╭─ INPUT FOR THIS TASK
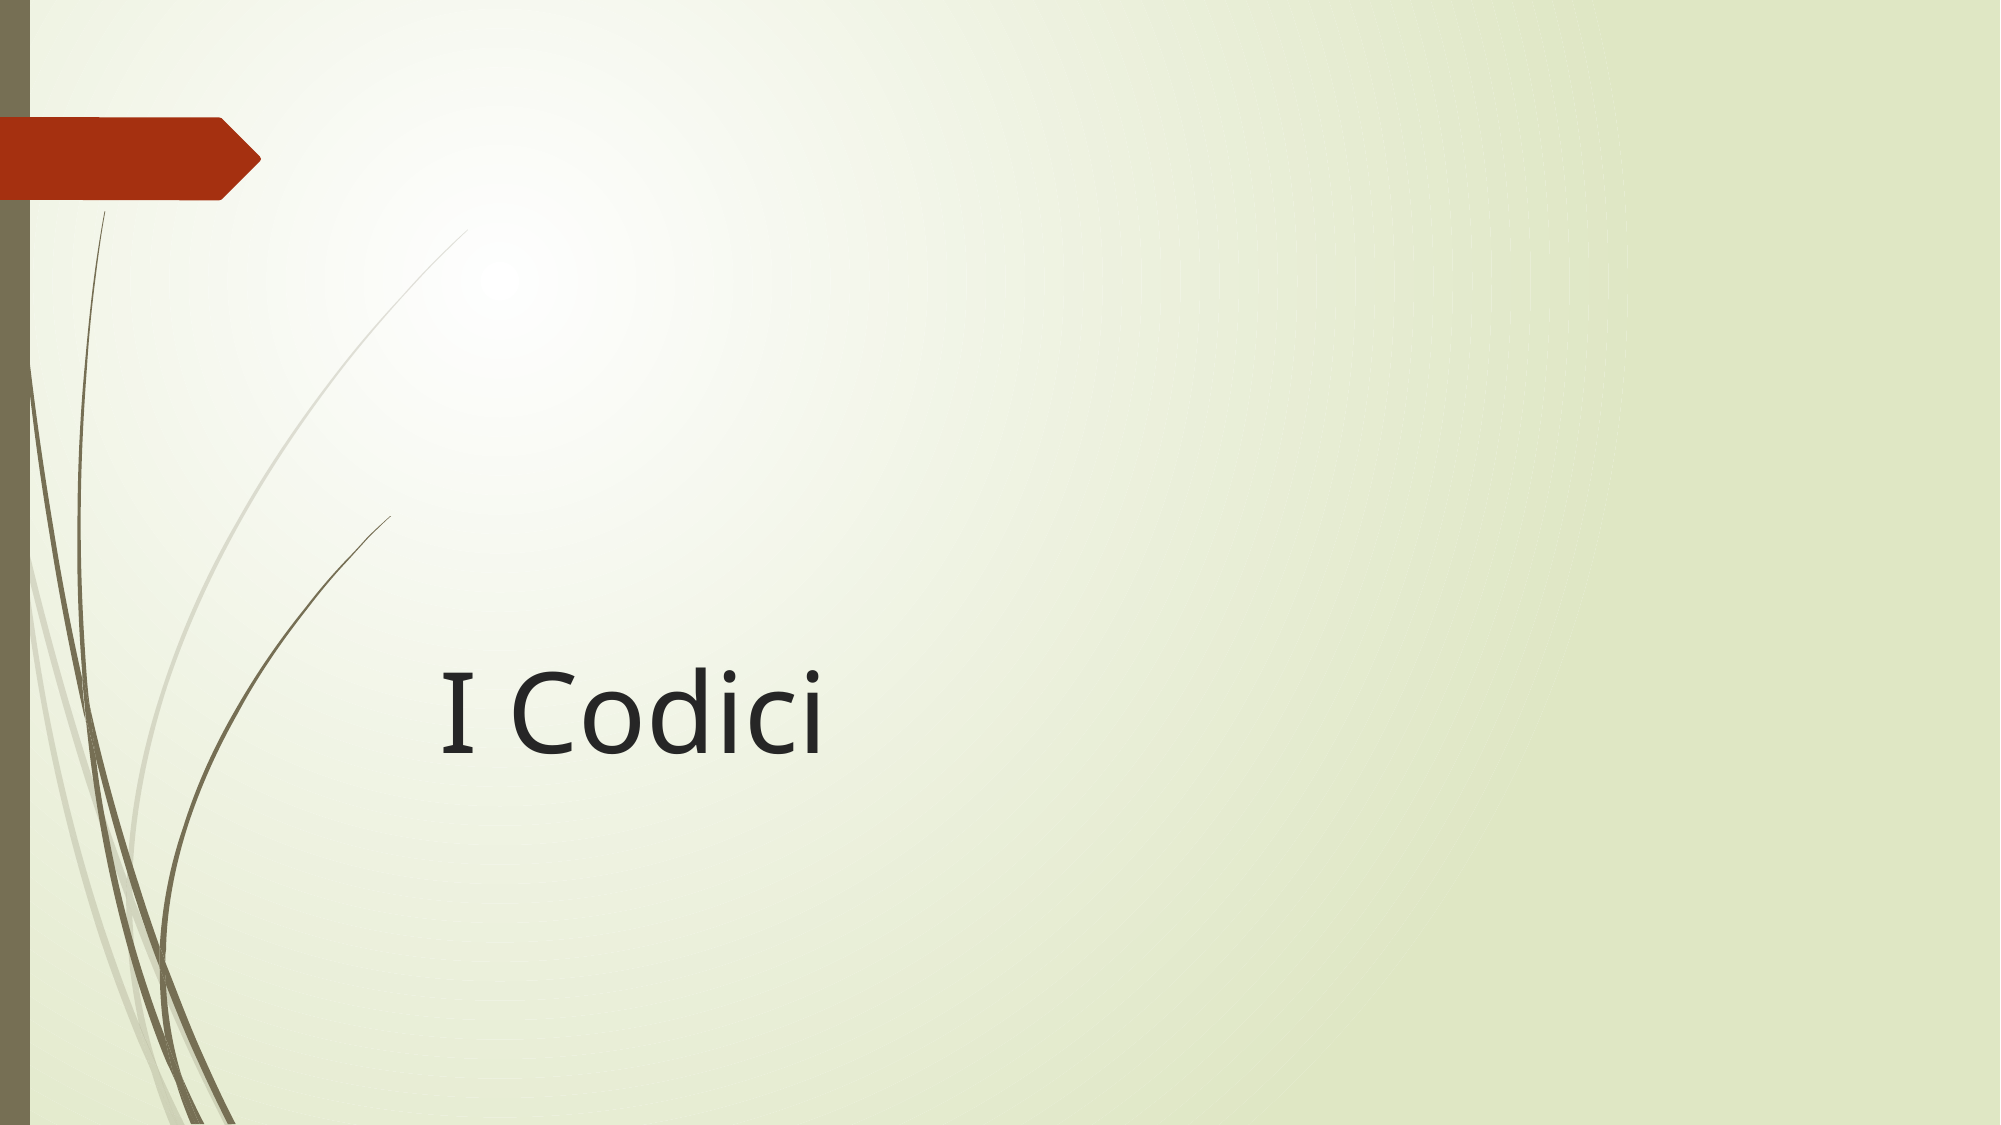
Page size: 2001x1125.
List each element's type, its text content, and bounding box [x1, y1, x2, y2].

title I Codici [424, 412, 1888, 784]
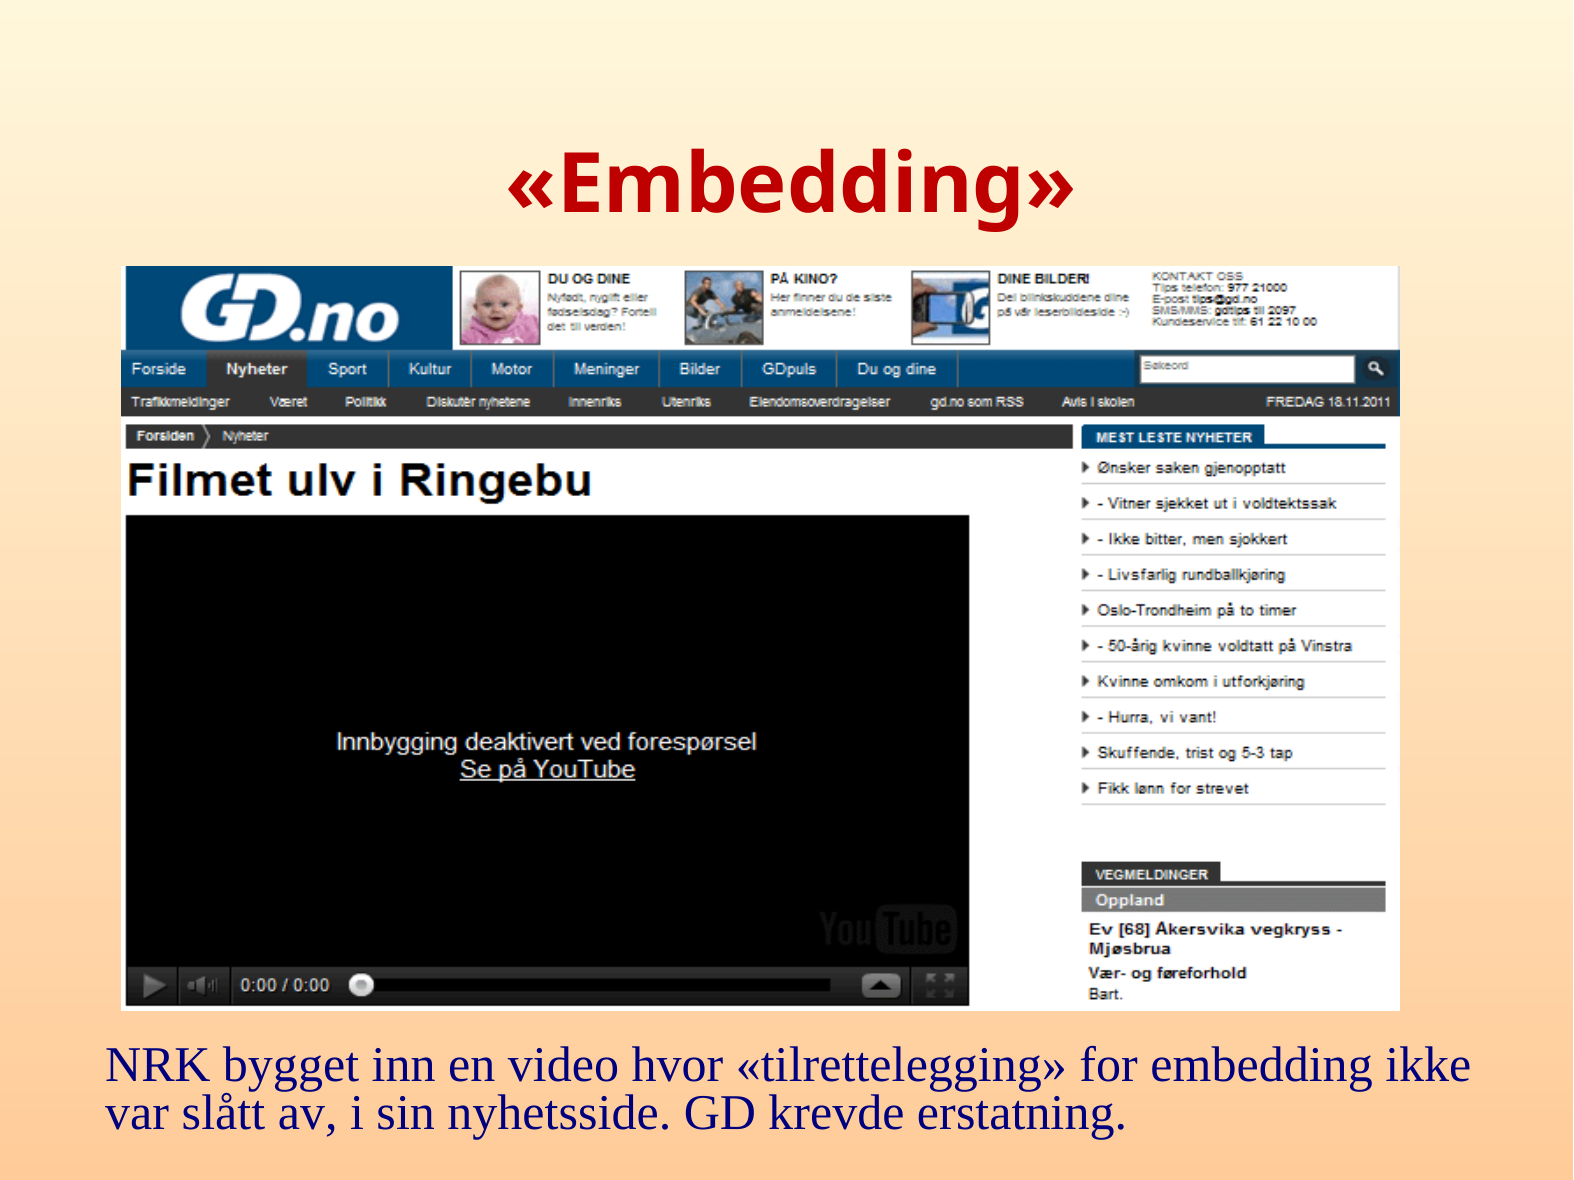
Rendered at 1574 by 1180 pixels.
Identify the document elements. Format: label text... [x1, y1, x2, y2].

picture [121, 266, 1400, 1011]
title «Embedding» [39, 54, 1543, 309]
text_box NRK bygget inn en video hvor «tilrettelegging» for embedding ikke var slått av, i sin nyhetsside. GD krevde erstatning. [90, 1036, 1500, 1180]
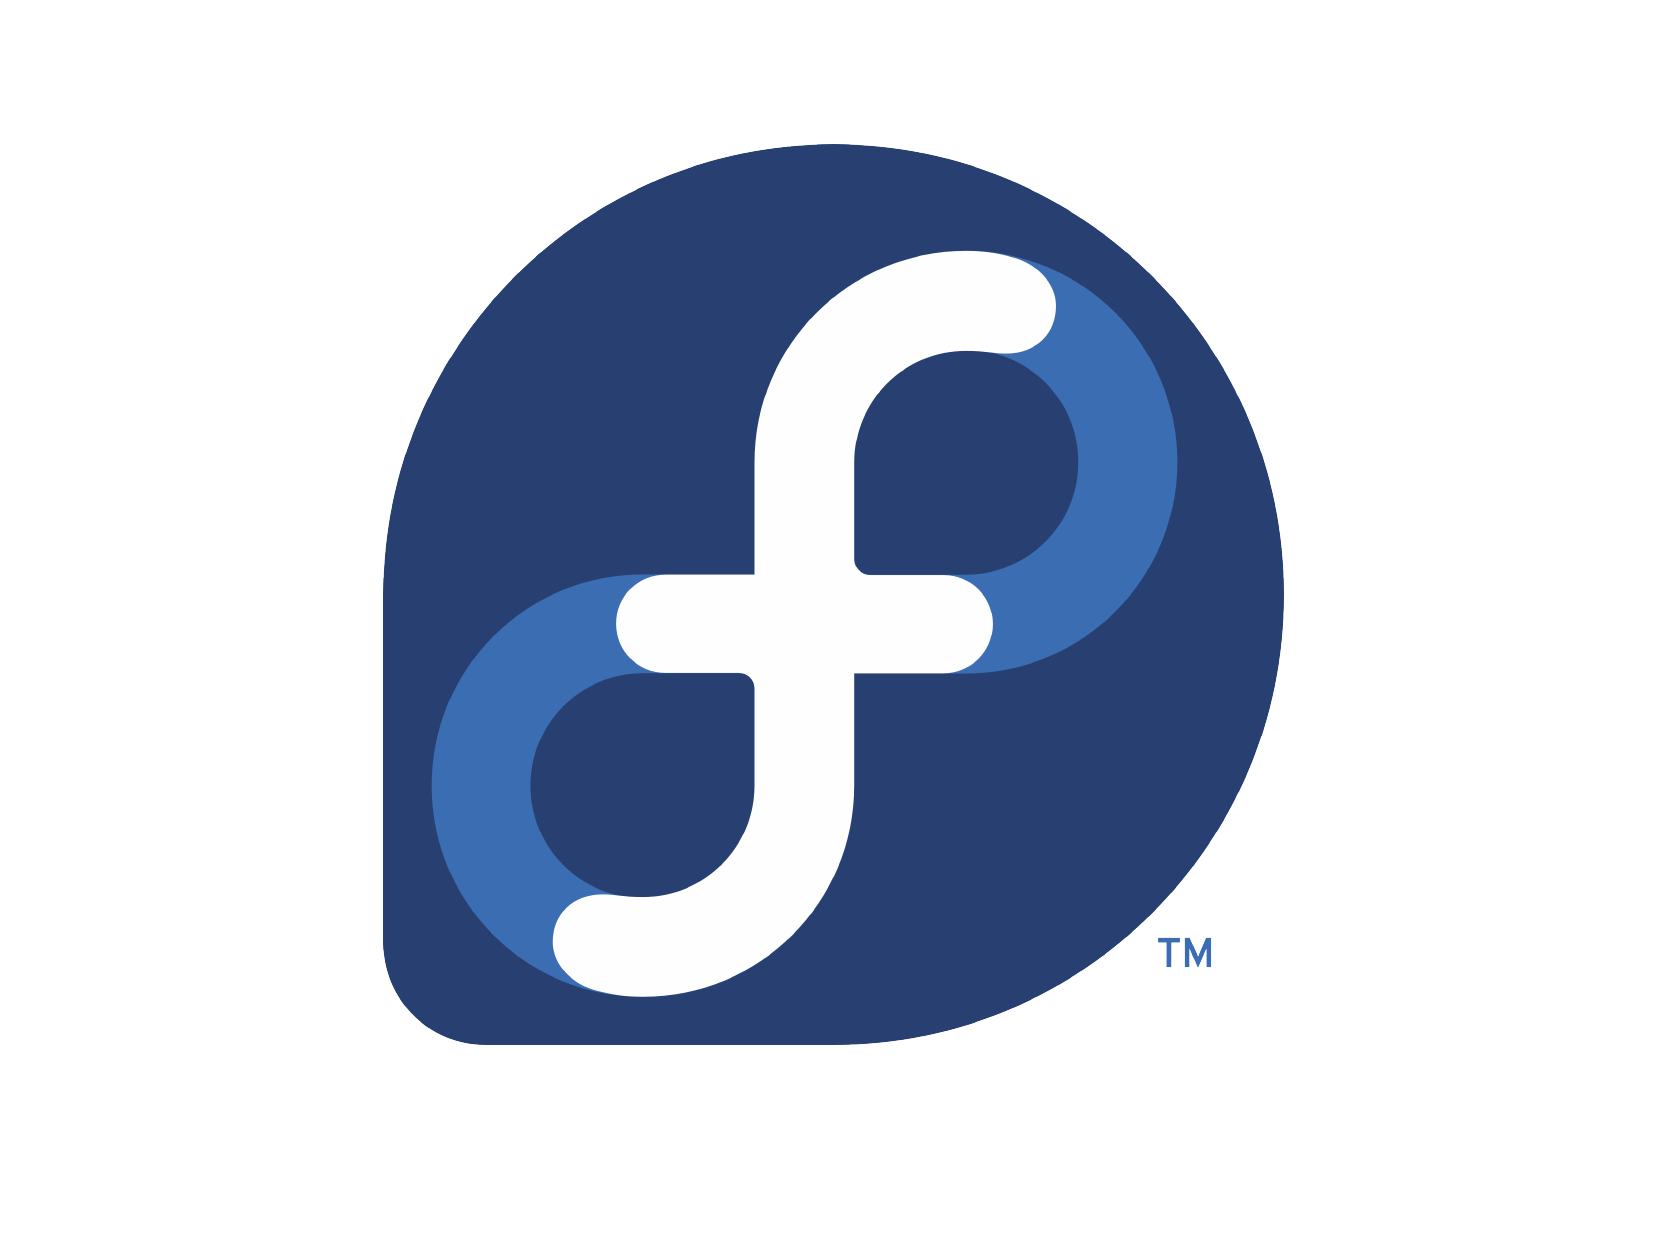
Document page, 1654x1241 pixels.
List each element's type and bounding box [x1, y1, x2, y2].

picture [383, 144, 1284, 1045]
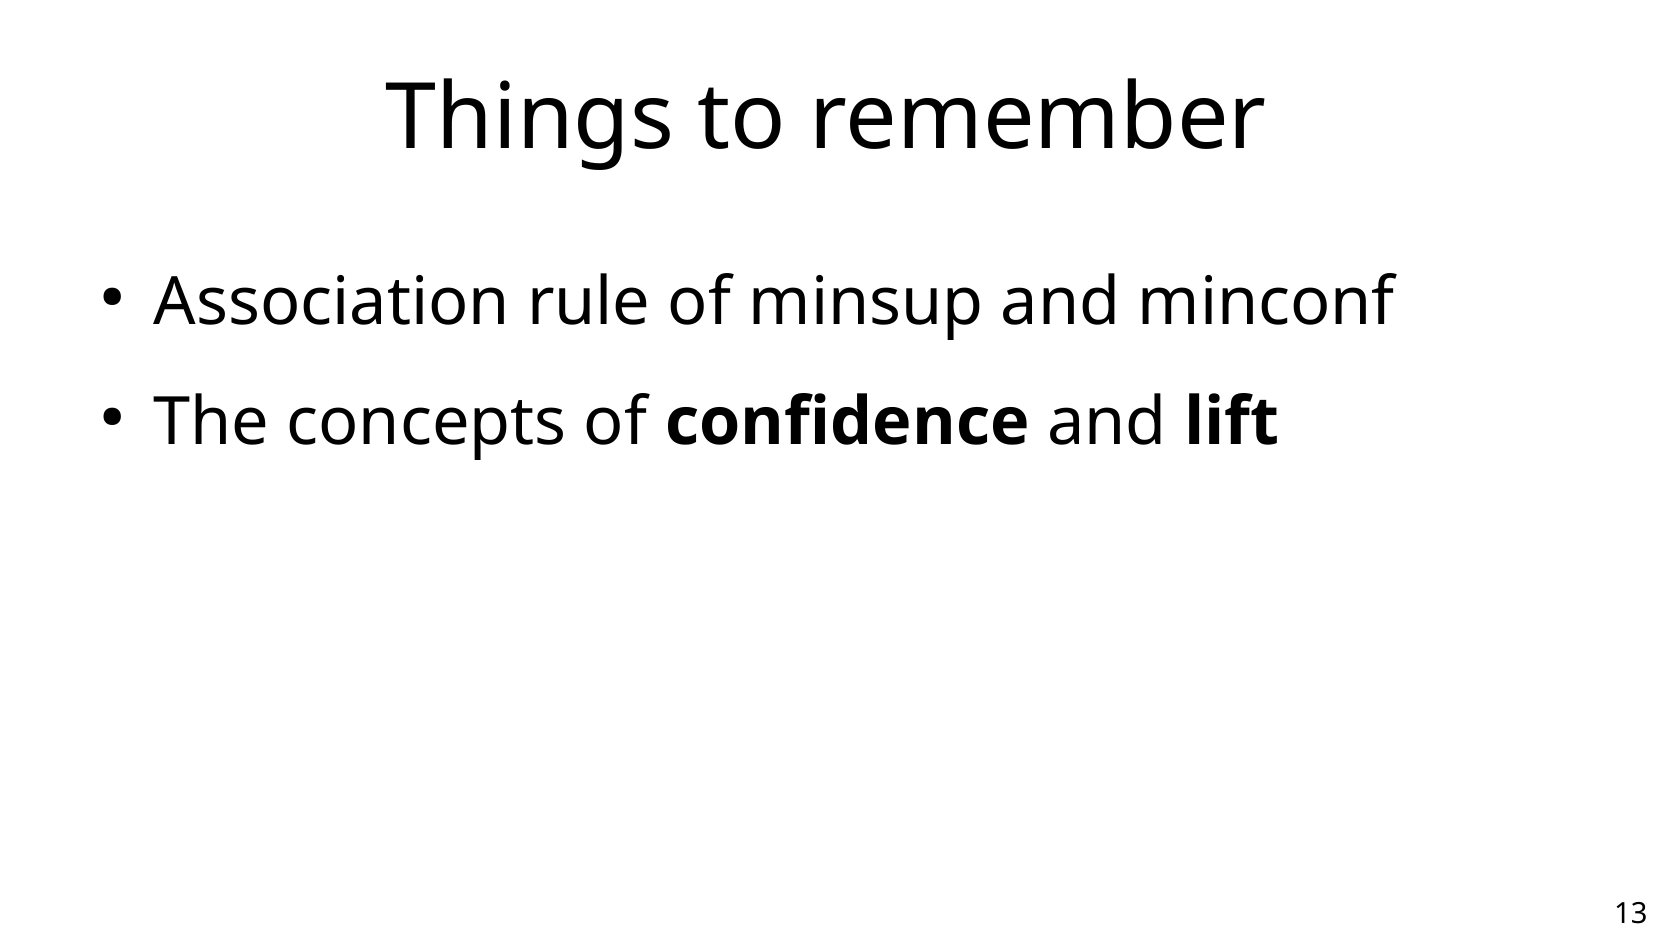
╰─
• _YOUR OBJECTIVE_:
How many lines of the listing above contain the word "each"? Reply with the number alone.

• _ANSWER TO THIS PROBLEM_:
2